The ongoing questions for students of popular culture can be summarized, then, as:

·         What are the prevailing ideologies in our cultural products?

·         How do they change and or differ across the cultural landscape and over time?

·         Do we see evidence of ideological struggle?

·         How much freedom do we have in our responses to the ideologies we experience in popular culture?

In fields of cultural studies and communication studies, these questions are typically approached through methods of textual analysis and audience ethnography. Textual analysis is where a scholar uses various accounts of texts and ideology to explore the meanings of a text and it likely effects. This is, of course, imprecise at best. Media ethnography involves the observation and interviewing of audience members to explore their reactions. The difficulty here is that if anything of false consciousness is true, people may not be able to answer questions meaningfully or accurately.
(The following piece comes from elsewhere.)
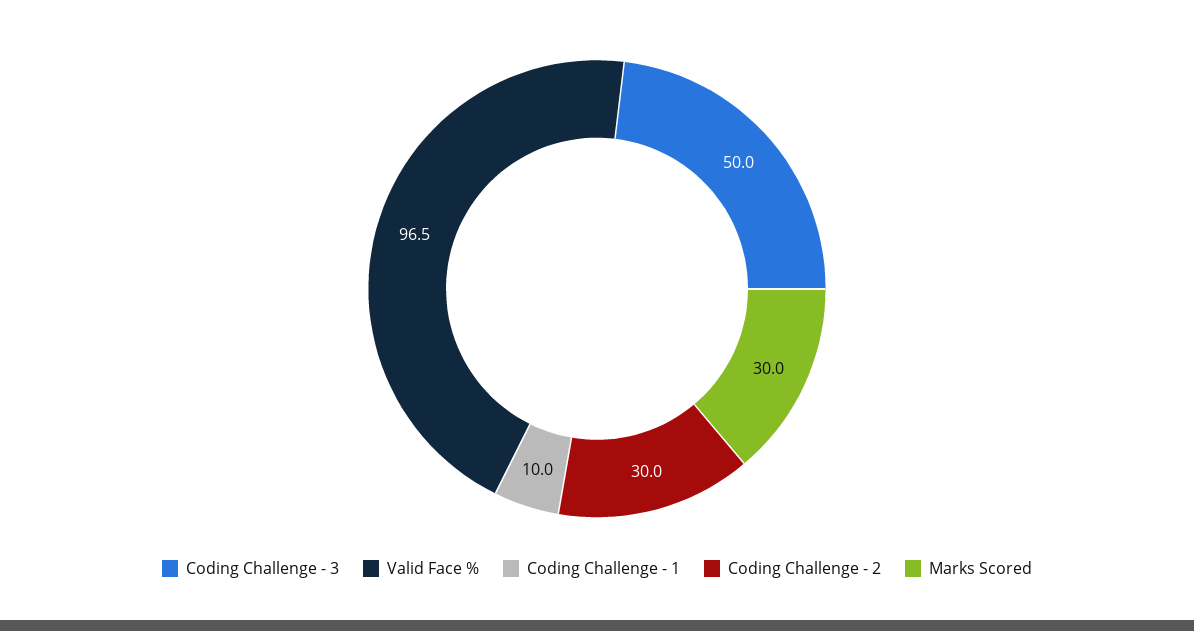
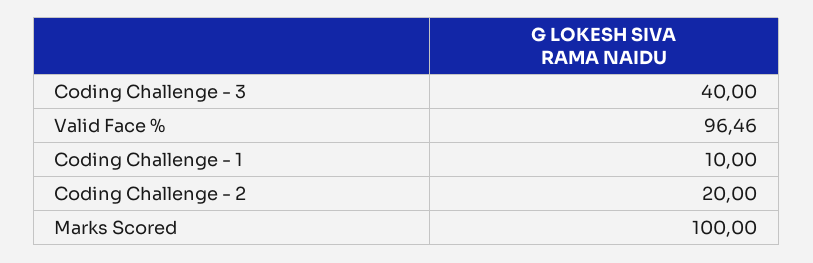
Coding Challenge - 3: 50 -> 40
Coding Challenge - 2: 30 -> 20
Marks Scored: 30 -> 100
The question of alternatives is tough, though. How else are we to explore such a complicated set of phenomena? Other scholars have looked to social science methods for an answer, but these too are not without problems, as we will soon see.

By Steve Vrooman, revised January 2018

References

Althusser, L. (1971). Lenin and philosophy and other essays. New York: Monthly Review. http://www.marx2mao.com/Other/LPOE70NB.html.

Barthes, R. (1973). Mythologies. London: Paladin.

Cloud, D. (1992). The limits of interpretation: Ambivalence and stereotype in Spenser: For Hire. Critical Studies in Mass Communication, 9, 311-324.

Condit, C. (1989). The rhetorical limits of polysemy. Critical Studies in Mass Communication, 6, 103-122.

Eagleton, T. (1991) Ideology: An introduction, Verso.

Fanon, F. (1994/1952). Black skin, white masks. New York; Grove.

Fiske, J. (1986). Television: Polysemy and popularity. Critical Studies in Mass communication, 4, 391-408.

Gramsci, A. (1971). Selections from the Prison Notebooks. New York: International.

Hennessy,R. (1993). Mateiralist feminism and the politics of discourse. New York: Routledge.

Kellner, D. (1998). Ernst Bloch, Utopia and Ideology Critique. http://www.uta.edu/english/dab/illuminations/kell1.html

Lacalu, E., & Mouffe, C. (1985). Hegemony and socialist strategy. London: Verso.

Marx, K., & Engels, F. (1845). The German ideology, including theses on Feuerbach. http://www.marxists.org/archive/marx/works/1845/german-ideology/.

Rockler, N. (1999). From magic bullets to shooting blanks: Reality, criticism and Beverly Hills, 90210. Western Journal of Communication, 63, 72-95.

Wolf, N. (2002). The beauty myth: How images of beauty are used against women. New York: Harper.

Zizek, S. (1989). The sublime object of ideology. London: Verso.